Diciannove giorni di autonomia con una sola carica sembrano quasi una provocazione, eppure il Nokia 123 Shield promette esattamente questo. Il trucco, però, sta tutto nella rinuncia. Per arrivare a numeri del genere bisogna dire addio a praticamente tutto ciò che rende uno smartphone “smart”. Niente app, niente schermi luminosi, niente fotocamere da urlo. Solo un telefono che fa il telefono, come si faceva una volta.
Il mondo della telefonia non si esaurisce con i flagship da 1.800 euro e le loro fotocamere spettacolari, i display abbaglianti, le leghe di titanio e i chip potentissimi. In mezzo a dispositivi di fascia alta come il nuovo Galaxy Z Fold 8 Ultra o le voci sul primo iPhone pieghevole targato Apple, ogni tanto fa bene guardare dall’altra parte. E lì, quasi in sordina, spunta questo piccolo feature phone firmato HMD.
Nokia 123 Shield, semplice come contare fino a tre
HMD ha presentato questo Nokia 123 Shield con un obiettivo chiaro, quello di fare ciò per cui i telefoni sono stati inventati, cioè mettere in contatto le persone. Si tratta di un dispositivo 2G ultra economico, con un aspetto sobrio ma qualche accorgimento intelligente qua e là. Come la texture antiscivolo sui pannelli laterali, pensata per garantire una presa davvero salda in mano.
C’è di più. Questo piccoletto è robusto e progettato per resistere ad acqua, sabbia e polvere. Sul fondo trova posto una guarnizione in gomma che protegge le porte di ricarica e delle cuffie dagli agenti esterni, da cui il nome “Shield”, cioè scudo. HMD assicura che il telefono è ottimizzato con un segnale più forte e affidabile rispetto ai feature phone 2G standard, per chiamate più pulite e connessioni stabili. Va detto però che il 2G è ormai fuori dagli Stati Uniti e in fase di dismissione anche in molte zone d’Europa.
Il vero cavallo di battaglia resta comunque l’autonomia. La batteria rimovibile da 1.750mAh garantisce fino a 19 giorni in standby o quasi 28 ore di conversazione. E quando arriva il momento di ricaricare, il Nokia 123 Shield usa una moderna porta USB-C al posto del vecchio Micro-USB che si trova ancora su certi feature phone economici. Un dettaglio non da poco, visto che ormai la stragrande maggioranza dei dispositivi adotta lo stesso standard.
Cosa offre davvero e a chi è pensato
Tra le aggiunte pratiche c’è una torcia integrata, che secondo HMD è fino a tre volte più luminosa di quella del Nokia 110. Comoda per orientarsi al buio o durante un blackout. Poi il jack per le cuffie da 3,5mm, la radio FM che funziona con o senza auricolari cablati, il supporto dual SIM e uno slot per microSD fino a 32 GB.

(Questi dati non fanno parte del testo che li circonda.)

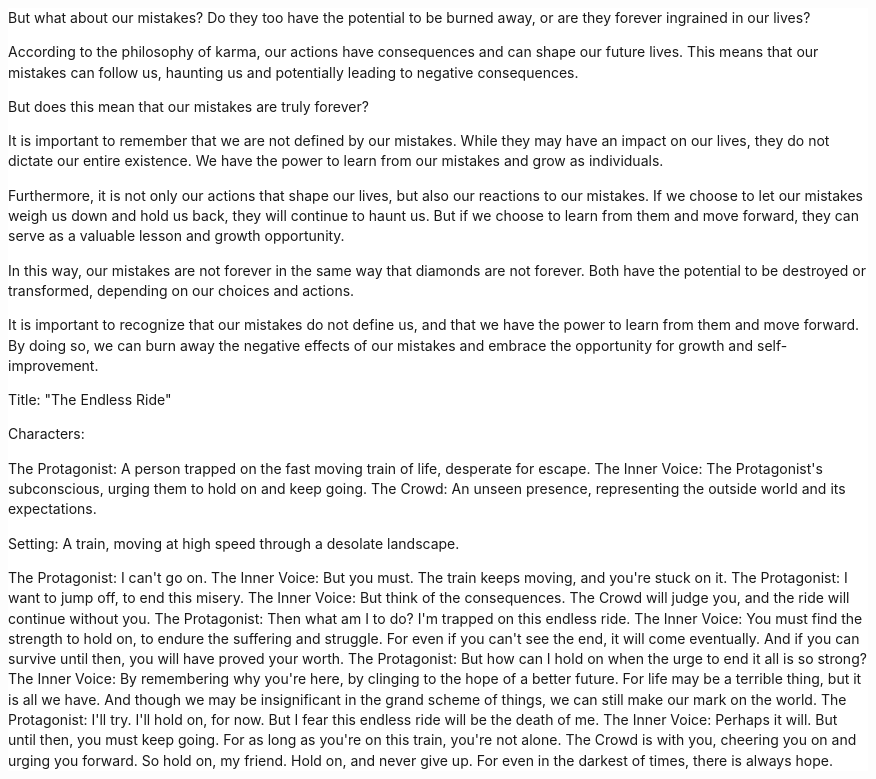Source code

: But what about our mistakes? Do they too have the potential to be burned away, or are they forever ingrained in our lives?

According to the philosophy of karma, our actions have consequences and can shape our future lives. This means that our mistakes can follow us, haunting us and potentially leading to negative consequences.

But does this mean that our mistakes are truly forever?

It is important to remember that we are not defined by our mistakes. While they may have an impact on our lives, they do not dictate our entire existence. We have the power to learn from our mistakes and grow as individuals.

Furthermore, it is not only our actions that shape our lives, but also our reactions to our mistakes. If we choose to let our mistakes weigh us down and hold us back, they will continue to haunt us. But if we choose to learn from them and move forward, they can serve as a valuable lesson and growth opportunity.

In this way, our mistakes are not forever in the same way that diamonds are not forever. Both have the potential to be destroyed or transformed, depending on our choices and actions.

It is important to recognize that our mistakes do not define us, and that we have the power to learn from them and move forward. By doing so, we can burn away the negative effects of our mistakes and embrace the opportunity for growth and self-improvement.




Title: "The Endless Ride"

Characters:

The Protagonist: A person trapped on the fast moving train of life, desperate for escape.
The Inner Voice: The Protagonist's subconscious, urging them to hold on and keep going.
The Crowd: An unseen presence, representing the outside world and its expectations.

Setting: A train, moving at high speed through a desolate landscape.

The Protagonist:
I can't go on.
The Inner Voice:
But you must. The train keeps moving, and you're stuck on it.
The Protagonist:
I want to jump off, to end this misery.
The Inner Voice:
But think of the consequences. The Crowd will judge you, and the ride will continue without you.
The Protagonist:
Then what am I to do? I'm trapped on this endless ride.
The Inner Voice:
You must find the strength to hold on, to endure the suffering and struggle.
For even if you can't see the end, it will come eventually.
And if you can survive until then, you will have proved your worth.
The Protagonist:
But how can I hold on when the urge to end it all is so strong?
The Inner Voice:
By remembering why you're here, by clinging to the hope of a better future.
For life may be a terrible thing, but it is all we have.
And though we may be insignificant in the grand scheme of things, we can still make our mark on the world.
The Protagonist:
I'll try. I'll hold on, for now.
But I fear this endless ride will be the death of me.
The Inner Voice:
Perhaps it will. But until then, you must keep going.
For as long as you're on this train, you're not alone.
The Crowd is with you, cheering you on and urging you forward.
So hold on, my friend. Hold on, and never give up.
For even in the darkest of times, there is always hope.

Sul fronte multimediale, meglio non farsi troppe illusioni. Il Nokia 123 Shield monta un piccolo display da 2,4 pollici QVGA con risoluzione 320×240 pixel, una fotocamera posteriore basilare con flash LED e appena 4 MB di RAM e 4 MB di memoria interna. A muovere il tutto c’è un chip Unisoc SC6531E con sistema operativo S30+, più che sufficiente per chiamare, mandare messaggi e poco altro.
Chiaramente non è un telefono per tutti. Non prova a competere con gli smartphone né a distogliere qualcuno dall’ultimo Galaxy o dal nuovo iPhone. Punta piuttosto a chi cerca un dispositivo affidabile, con un’autonomia fuori dal comune, tasti fisici e pochissime distrazioni. L’unico avvertimento riguarda i viaggi. Nei posti dove le reti 2G sono già sparite o in via di spegnimento questo telefono rischia di lasciare a piedi. Per tutti gli altri che hanno ancora accesso alle reti GSM, difficile trovare qualcosa di più essenziale di così.